Discount chain B&M has said it will open up to 45 new stores this year after sales soared during the coronavirus lockdown.
It said its business model was "well-attuned" to customer needs, with discount goods being sold at out-of-town stores.
Retailers have had mixed fortunes during the coronavirus pandemic.
In August, retail sales were boosted by increased spending on DIY, but clothing sales still lagged.
Supermarkets and DIY stores are among the retailers that have seen high demand during the pandemic as people stocked up on food and home improvement goods during and after lockdown.
Last week, Tesco and Morrisons again put limits on the number of some items that shoppers could buy to try to prevent a repeat of panic-buying which led to shortages in March.
Rising to the challenge
B&M, which sells goods including DIY and foodstuffs, said its staff had done well to keep up with demand during the half year.

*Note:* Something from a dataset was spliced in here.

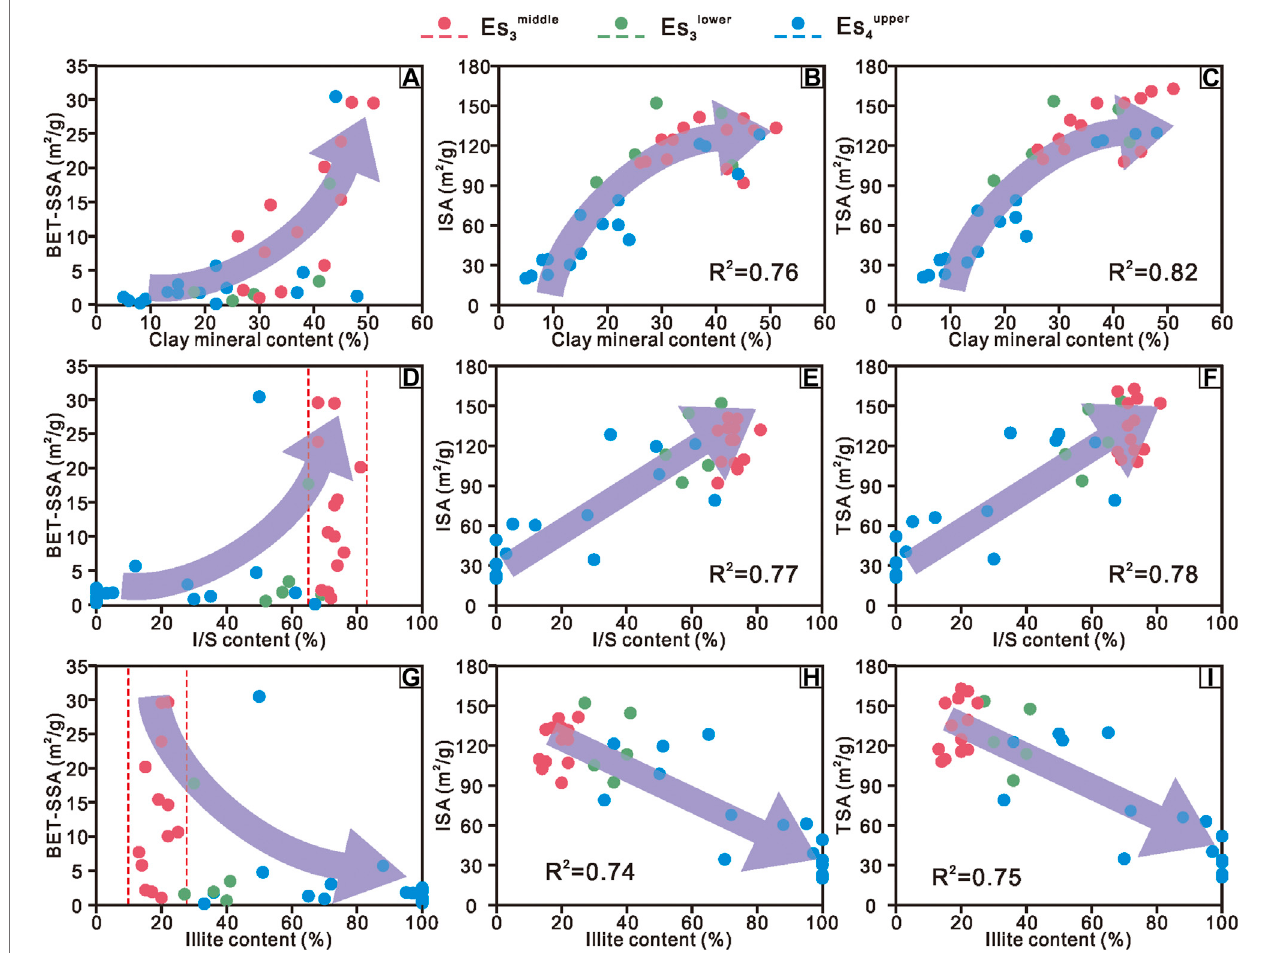
FIGURE9 | Relationships between surface areas and clay mineral contents (A – C) , I/S contents (D – F) and illite (G – I) contentsof the shales from different sections.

It initially closed 60 stores in shopping centres during the pandemic, but reopened them quite quickly.
A spokesman for the group said that a lot of people were looking for ways of keeping spending down during the lockdown, which attracted new customers.
Those customers have kept coming back.
Group sales jumped by 25.3% between 29 March and 26 September, and the retailer raised its earnings forecast for the period to about £285m from its previous estimate of £250m to £270m.
"Our people have risen to the many challenges posed by the Covid-19 crisis, not least in serving our customers through a period of high demand, keeping our shelves filled, providing a clean and safe shopping environment, as well as sourcing higher volumes than we had planned," said Simon Arora, B&M chief executive.
"I thank them all for their commitment, hard work and resilience."
B&M said it expected to open up to 45 new stores in the year to April, mostly in the fourth quarter of the year. However, it warned that some smaller stores could be closed.
Despite bright prospects for some retailers, others have made dire warnings about the future of retail in the UK.
Last week, Next boss Lord Wolfson warned that thousands of traditional retail jobs were "unviable" because of the accelerated shift to online shopping brought about by the pandemic.